In summary, the allowable stress range can exceed the yield strength but not the elastic range of the material. (SA can be as large as 1/3-2/3 times the yield strength of the material. The code allows the piping material to yield during its initial cycle provided it afterwards stays within its elastic range.

## Calculation of Equivalent N when the computed stress range varies

Let us consider a scenario where the plant operating conditons have changed due to change in process parameters or plant modifications and the plant piping now undergoes thermal cycling at the new operating conditions. This will result in change of computed displacement stress range for the piping. Let us assume this displacement strange as Si.

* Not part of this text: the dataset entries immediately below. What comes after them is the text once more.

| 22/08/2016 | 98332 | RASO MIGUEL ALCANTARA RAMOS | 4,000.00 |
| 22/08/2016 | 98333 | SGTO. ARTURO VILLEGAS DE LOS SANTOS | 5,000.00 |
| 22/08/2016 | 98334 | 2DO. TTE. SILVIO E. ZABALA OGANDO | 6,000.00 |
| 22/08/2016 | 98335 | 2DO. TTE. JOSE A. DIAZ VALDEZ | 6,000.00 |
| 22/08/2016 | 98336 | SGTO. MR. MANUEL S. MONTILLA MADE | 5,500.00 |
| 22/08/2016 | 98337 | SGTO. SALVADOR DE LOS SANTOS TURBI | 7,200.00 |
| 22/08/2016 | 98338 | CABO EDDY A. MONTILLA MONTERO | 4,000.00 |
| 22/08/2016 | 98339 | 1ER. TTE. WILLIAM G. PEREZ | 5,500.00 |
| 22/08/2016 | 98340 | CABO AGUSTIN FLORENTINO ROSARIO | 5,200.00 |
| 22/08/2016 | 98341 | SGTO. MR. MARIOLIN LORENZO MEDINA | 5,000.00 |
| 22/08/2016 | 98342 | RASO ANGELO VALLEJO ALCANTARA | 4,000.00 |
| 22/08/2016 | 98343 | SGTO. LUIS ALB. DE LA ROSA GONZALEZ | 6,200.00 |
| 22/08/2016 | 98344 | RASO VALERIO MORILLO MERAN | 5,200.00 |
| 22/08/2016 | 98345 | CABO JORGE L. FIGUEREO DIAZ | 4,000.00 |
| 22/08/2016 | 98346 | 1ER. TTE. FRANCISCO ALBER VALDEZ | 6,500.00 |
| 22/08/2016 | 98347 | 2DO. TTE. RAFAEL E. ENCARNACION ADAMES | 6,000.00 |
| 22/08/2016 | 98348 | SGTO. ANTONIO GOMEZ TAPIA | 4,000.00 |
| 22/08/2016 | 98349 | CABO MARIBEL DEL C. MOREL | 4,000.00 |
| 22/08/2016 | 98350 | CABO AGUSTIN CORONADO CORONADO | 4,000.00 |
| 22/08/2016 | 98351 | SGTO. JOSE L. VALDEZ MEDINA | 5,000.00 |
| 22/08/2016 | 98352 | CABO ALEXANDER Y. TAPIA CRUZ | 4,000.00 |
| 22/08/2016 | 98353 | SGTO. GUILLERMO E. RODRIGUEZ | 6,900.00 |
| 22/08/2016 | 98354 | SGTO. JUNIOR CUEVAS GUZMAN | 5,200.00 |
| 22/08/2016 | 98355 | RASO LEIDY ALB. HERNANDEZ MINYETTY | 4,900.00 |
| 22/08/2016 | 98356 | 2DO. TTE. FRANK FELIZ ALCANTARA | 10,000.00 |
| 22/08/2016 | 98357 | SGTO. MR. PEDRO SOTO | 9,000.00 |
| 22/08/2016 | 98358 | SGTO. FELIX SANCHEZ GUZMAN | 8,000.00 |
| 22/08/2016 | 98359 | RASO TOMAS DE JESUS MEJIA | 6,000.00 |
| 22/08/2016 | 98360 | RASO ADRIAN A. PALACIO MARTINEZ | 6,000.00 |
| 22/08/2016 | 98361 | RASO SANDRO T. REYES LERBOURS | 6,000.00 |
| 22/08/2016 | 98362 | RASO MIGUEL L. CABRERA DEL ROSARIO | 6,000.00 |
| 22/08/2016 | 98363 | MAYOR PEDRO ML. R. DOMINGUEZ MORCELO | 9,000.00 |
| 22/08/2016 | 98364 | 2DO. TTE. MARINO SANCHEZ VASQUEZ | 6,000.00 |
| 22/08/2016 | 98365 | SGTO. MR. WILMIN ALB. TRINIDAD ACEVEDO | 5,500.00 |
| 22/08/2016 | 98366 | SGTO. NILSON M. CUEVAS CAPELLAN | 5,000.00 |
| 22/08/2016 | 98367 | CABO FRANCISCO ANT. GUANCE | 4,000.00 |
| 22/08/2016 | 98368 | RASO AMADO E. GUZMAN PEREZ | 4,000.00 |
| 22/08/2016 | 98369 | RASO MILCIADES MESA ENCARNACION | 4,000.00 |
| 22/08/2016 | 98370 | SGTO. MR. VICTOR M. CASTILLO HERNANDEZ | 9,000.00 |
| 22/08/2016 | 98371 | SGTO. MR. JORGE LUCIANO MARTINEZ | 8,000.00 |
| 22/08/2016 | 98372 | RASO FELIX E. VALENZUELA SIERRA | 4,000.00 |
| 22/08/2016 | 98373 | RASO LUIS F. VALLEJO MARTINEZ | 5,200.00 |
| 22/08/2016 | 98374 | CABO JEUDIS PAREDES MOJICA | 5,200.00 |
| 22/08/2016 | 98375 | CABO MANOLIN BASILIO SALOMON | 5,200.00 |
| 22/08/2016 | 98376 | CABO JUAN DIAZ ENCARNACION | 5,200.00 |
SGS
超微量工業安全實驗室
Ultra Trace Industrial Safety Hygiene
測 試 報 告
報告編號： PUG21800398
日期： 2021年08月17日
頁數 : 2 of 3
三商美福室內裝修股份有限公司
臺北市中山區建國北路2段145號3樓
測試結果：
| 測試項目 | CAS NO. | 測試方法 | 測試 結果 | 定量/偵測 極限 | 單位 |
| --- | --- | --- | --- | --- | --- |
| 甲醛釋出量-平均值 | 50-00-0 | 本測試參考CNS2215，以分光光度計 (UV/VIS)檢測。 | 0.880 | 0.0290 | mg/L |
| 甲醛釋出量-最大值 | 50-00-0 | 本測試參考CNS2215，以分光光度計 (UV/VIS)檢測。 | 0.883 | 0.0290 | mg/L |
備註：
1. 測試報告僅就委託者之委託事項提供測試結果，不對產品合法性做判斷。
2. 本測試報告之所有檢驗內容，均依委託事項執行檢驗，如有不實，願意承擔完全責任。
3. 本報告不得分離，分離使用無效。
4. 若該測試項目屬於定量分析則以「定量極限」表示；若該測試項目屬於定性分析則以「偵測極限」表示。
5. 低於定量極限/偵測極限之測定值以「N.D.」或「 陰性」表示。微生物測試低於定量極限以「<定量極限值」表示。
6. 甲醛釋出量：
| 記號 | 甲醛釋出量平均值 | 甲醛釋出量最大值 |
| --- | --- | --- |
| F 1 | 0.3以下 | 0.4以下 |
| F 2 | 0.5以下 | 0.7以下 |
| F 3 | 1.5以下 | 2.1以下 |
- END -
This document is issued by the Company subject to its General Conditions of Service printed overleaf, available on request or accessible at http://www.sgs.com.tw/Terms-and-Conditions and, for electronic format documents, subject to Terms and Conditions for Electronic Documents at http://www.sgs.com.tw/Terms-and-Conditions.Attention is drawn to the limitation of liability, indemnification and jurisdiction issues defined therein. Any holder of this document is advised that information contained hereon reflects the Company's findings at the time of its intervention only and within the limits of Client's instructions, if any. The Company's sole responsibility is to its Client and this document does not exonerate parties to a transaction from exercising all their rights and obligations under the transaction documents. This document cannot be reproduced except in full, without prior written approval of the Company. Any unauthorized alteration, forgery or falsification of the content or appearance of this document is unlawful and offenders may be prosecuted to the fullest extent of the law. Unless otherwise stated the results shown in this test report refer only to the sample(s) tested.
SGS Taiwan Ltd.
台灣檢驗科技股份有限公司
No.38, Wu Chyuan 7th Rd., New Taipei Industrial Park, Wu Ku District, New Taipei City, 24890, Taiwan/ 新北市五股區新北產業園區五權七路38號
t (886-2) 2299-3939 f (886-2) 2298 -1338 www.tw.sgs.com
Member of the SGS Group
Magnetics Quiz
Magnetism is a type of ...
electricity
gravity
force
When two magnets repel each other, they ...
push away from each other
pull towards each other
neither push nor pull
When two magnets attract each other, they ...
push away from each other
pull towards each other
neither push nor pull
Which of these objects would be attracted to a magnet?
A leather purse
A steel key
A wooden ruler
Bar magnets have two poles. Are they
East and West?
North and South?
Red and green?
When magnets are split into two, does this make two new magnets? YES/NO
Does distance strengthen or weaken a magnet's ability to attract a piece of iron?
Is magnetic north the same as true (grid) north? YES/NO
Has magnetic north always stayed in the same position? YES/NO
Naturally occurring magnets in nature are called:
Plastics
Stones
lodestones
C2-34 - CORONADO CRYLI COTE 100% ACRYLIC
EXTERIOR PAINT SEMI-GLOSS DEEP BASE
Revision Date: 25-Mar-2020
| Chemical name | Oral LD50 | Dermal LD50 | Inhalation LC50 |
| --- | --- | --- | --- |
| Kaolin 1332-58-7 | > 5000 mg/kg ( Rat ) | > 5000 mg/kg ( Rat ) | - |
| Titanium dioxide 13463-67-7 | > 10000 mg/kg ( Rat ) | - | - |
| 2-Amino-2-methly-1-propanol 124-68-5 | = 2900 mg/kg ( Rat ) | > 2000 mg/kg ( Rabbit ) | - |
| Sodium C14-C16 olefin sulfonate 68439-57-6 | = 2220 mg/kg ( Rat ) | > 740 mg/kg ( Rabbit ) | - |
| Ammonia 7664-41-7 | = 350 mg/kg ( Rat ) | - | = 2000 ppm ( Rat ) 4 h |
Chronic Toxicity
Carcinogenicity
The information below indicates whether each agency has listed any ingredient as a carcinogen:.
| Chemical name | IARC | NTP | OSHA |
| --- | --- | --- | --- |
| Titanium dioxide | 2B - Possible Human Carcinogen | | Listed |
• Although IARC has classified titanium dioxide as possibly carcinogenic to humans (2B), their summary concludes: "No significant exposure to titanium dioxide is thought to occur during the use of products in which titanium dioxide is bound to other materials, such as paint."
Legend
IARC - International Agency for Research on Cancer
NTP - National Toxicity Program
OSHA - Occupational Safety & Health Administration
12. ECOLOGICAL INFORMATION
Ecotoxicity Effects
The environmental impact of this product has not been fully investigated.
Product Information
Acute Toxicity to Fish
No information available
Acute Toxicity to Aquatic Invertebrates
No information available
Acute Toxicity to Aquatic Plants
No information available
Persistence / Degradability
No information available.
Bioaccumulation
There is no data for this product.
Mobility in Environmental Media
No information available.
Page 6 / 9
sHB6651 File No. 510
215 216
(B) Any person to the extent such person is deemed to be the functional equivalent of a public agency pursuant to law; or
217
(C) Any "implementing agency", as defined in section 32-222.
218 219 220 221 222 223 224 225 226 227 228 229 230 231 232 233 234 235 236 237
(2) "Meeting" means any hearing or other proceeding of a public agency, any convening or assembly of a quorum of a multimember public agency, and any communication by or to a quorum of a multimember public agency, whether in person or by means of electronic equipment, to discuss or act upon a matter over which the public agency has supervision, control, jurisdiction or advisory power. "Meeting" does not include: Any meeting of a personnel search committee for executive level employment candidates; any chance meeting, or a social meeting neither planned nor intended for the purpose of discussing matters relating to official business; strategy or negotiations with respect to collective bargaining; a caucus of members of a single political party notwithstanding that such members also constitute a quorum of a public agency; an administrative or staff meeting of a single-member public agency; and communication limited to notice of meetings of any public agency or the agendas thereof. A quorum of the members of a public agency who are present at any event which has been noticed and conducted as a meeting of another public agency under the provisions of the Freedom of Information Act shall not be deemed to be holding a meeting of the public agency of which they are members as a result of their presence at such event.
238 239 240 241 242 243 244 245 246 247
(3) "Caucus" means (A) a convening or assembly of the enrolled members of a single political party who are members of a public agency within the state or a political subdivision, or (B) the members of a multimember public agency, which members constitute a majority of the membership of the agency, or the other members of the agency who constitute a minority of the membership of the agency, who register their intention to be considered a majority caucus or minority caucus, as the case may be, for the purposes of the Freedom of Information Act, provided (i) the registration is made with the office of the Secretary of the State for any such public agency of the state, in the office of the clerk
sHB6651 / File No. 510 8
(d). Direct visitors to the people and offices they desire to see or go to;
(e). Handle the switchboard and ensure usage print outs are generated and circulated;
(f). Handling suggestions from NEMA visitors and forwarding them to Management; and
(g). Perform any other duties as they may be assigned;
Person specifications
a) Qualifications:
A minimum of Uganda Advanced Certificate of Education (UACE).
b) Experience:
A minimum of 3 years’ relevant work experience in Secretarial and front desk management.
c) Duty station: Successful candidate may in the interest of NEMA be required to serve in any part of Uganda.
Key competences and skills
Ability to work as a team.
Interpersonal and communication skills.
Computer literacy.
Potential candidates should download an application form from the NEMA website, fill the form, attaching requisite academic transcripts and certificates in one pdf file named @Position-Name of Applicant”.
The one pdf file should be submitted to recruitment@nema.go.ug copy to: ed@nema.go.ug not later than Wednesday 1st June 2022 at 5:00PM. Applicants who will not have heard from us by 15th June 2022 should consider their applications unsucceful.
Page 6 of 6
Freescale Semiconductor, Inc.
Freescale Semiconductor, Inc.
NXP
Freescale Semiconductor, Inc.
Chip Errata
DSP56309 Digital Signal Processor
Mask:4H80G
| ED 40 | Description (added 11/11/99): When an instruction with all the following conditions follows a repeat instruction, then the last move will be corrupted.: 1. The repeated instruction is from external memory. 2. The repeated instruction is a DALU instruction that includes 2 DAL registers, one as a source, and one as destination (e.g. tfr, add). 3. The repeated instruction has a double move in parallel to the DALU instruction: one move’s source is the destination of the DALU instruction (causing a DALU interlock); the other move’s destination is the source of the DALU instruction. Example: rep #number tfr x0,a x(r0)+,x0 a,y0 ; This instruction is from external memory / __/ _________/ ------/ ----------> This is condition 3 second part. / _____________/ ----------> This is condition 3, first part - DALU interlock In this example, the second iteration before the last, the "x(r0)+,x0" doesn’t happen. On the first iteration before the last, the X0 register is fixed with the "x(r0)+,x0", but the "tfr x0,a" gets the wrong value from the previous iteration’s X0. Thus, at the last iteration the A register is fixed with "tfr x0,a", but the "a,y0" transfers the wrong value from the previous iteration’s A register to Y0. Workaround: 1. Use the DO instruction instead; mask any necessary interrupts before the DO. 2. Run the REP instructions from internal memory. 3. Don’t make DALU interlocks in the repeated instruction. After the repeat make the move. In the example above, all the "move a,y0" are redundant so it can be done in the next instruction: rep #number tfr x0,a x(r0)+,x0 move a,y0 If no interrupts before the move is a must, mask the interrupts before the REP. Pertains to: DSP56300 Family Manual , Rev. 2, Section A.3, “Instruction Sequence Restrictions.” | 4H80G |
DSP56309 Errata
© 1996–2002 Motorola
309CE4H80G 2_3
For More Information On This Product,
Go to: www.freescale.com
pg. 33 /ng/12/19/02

Let us associate the number of cycles associated with this displacement stress range as Ni.

Let NE be the number of thermal cycles associated with the maximum computed displacement stress range SE.

If the plant undergoes several upgrades and thermal cyclings due to changing operating conditions, the stress range reduction factor will not remain the same as the original conditon. To calculate the stress range reduction factor we have to calculate the equivalent number of cycles.

The equivalent N in such cases can be calculated using equation 1d

N = NE + ∑(ri5Ni) for i = 1,2,3,---,n...........................1d

where ri = Si/SE

Problem: Table below provides data for a plant piping system that undergoes the a number of thermal cycles. The corresponding computed displacement stress range for each thermal cycle is provided. What is the equivalent number of thermal cycles.

Number of Thermal Cycles (N) Computed Displacement Stress Range (Si)
8000 20000 psi
6000 12000 psi
5000 10000 psi
3000 8000 psi
2000 6000 psi
1000 4000 psi

Solution: The number of cycles associated with maximum displacement stress range SE = 20000 is NE = 8000.

N1 = 6000 and r1 =  S1/SE = 12000/20000 = 0.6

N2 = 5000 and r2 =  S2/SE = 10000/20000 = 0.5

N3 = 3000 and r3 =  S3/SE = 8000/20000 = 0.4

N4 = 2000 and r4 =  S4/SE = 6000/20000 = 0.3

N5 = 1000 and r5 =  S5/SE = 4000/20000 = 0.2

N = NE + N1r1 + N2r2 + N3r3 + N4r4 + N5r5

N = 8000 + 6000*0.6 + 5000*0.5 + 3000*0.4 + 2000*0.3 + 1000*0.2

N = 8000 + 3600 + 25000 + 1200 + 600 + 200 = 16100 cycles

Conclusion: Though the plant has gone through 25000 cycles in total at different computed displacement stress range, the equivalent number of cycles as per equation 1d of the code is 16100 cycles.